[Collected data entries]
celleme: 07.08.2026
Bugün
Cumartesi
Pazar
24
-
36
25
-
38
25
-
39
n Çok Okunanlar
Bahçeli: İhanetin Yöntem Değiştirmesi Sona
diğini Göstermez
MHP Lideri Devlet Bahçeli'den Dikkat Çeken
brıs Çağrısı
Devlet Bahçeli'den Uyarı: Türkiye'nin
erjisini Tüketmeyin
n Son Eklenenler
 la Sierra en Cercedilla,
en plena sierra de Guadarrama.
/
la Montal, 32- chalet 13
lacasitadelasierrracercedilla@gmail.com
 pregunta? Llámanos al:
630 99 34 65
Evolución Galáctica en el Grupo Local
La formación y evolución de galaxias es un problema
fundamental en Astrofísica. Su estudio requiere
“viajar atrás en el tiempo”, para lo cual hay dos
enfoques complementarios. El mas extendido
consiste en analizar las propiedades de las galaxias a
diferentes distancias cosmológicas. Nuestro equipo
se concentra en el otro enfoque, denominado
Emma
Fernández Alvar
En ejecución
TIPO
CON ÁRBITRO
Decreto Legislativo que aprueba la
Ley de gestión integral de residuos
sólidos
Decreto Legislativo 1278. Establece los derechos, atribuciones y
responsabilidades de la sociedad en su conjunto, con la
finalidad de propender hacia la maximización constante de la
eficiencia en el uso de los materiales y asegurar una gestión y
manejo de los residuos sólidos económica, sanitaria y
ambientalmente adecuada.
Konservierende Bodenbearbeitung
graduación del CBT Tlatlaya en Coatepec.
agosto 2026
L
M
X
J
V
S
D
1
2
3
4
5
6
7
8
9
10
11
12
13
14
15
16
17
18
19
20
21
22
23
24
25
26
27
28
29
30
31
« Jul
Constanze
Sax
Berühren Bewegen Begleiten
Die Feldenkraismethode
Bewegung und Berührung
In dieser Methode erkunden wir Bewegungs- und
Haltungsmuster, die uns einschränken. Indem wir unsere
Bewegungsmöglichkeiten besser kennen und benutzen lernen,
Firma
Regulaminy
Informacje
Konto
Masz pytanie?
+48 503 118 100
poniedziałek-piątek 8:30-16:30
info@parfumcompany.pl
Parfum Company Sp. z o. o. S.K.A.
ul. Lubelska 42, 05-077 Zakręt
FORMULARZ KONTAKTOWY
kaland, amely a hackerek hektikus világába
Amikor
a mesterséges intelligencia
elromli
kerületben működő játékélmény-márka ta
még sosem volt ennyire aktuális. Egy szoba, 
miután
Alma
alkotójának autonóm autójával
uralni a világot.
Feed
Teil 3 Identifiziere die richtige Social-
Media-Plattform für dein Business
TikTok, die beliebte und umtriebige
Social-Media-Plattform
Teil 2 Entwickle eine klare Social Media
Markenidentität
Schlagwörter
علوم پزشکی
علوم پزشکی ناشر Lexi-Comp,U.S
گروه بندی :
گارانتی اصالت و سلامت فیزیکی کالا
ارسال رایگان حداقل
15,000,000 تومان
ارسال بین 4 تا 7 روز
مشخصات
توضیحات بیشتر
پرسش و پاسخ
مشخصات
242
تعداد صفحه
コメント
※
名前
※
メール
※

## Problem requirements
Echo everything from the first of the lines above down to the line containing "fundamental en Astrofísica.", with both of those lines included.

## Problem solution
celleme: 07.08.2026
Bugün
Cumartesi
Pazar
24
-
36
25
-
38
25
-
39
n Çok Okunanlar
Bahçeli: İhanetin Yöntem Değiştirmesi Sona
diğini Göstermez
MHP Lideri Devlet Bahçeli'den Dikkat Çeken
brıs Çağrısı
Devlet Bahçeli'den Uyarı: Türkiye'nin
erjisini Tüketmeyin
n Son Eklenenler
 la Sierra en Cercedilla,
en plena sierra de Guadarrama.
/
la Montal, 32- chalet 13
lacasitadelasierrracercedilla@gmail.com
 pregunta? Llámanos al:
630 99 34 65
Evolución Galáctica en el Grupo Local
La formación y evolución de galaxias es un problema
fundamental en Astrofísica. Su estudio requiere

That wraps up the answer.